Studie findet: Mutterschaftsambivalenz ist eigentlich nur Elternsein, was nervig und voller Liebe ist
Eine Mutter entdeckt, dass das Genervtsein von ihren Kindern keine Ambivalenz ist – es ist Elternsein, und es ist auch das Geheimnis, einen Roman zu schreiben.
Bridie Jabour dachte, sie sei eine ambivalente Mutter – bis ihr Sohn Cormac ein schweres Stottern entwickelte und sie 18 Monate lang täglich Therapie mit ihm machte, was sich als das Gegenteil von Ambivalenz herausstellte.

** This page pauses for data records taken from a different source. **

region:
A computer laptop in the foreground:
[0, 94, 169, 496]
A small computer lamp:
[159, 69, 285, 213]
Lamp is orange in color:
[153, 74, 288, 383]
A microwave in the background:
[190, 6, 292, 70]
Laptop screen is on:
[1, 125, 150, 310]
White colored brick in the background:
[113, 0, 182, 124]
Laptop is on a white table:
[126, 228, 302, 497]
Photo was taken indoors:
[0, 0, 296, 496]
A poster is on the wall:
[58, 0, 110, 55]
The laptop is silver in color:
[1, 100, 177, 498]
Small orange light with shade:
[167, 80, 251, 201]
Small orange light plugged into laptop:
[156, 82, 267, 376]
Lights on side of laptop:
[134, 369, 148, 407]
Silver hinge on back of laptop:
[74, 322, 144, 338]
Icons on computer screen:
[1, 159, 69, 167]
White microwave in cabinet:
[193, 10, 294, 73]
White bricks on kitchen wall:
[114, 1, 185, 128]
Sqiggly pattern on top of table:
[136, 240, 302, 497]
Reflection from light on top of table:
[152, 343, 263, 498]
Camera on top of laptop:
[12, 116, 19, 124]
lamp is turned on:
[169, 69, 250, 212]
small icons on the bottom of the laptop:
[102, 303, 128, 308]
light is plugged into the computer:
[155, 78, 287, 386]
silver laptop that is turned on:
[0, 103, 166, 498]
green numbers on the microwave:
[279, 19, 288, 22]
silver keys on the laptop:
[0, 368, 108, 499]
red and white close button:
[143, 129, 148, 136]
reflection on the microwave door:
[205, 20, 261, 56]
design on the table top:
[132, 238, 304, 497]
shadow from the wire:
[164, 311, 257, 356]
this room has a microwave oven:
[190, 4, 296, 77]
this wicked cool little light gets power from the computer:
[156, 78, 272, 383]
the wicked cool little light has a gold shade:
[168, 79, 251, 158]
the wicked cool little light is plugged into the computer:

Es begann, als Cormac drei war und scheinbar über Nacht die Fähigkeit zu sprechen verlor. Er wechselte von gesprächig zu kämpfend mit jedem Satz: 'W-w-w-w-w-w-w-w-w-was k-k-k-k-k-k-k-k-k-k-kann i-i-i-i-i-i-i' – und dann Stille. Jabour, die über ihren Erziehungsstil der 'gutartigen Vernachlässigung' scherzt, tat es zunächst ab. Aber nach einer sechsmonatigen Warteliste über NSW Health verschlechterte sich das Stottern innerhalb einer Woche dramatisch, was zu einer Einstufung als 'schwer' und zum Lidcombe-Programm führte – einer evidenzbasierten Behandlung, die tägliche Therapie durch einen alleinerziehenden Elternteil erfordert.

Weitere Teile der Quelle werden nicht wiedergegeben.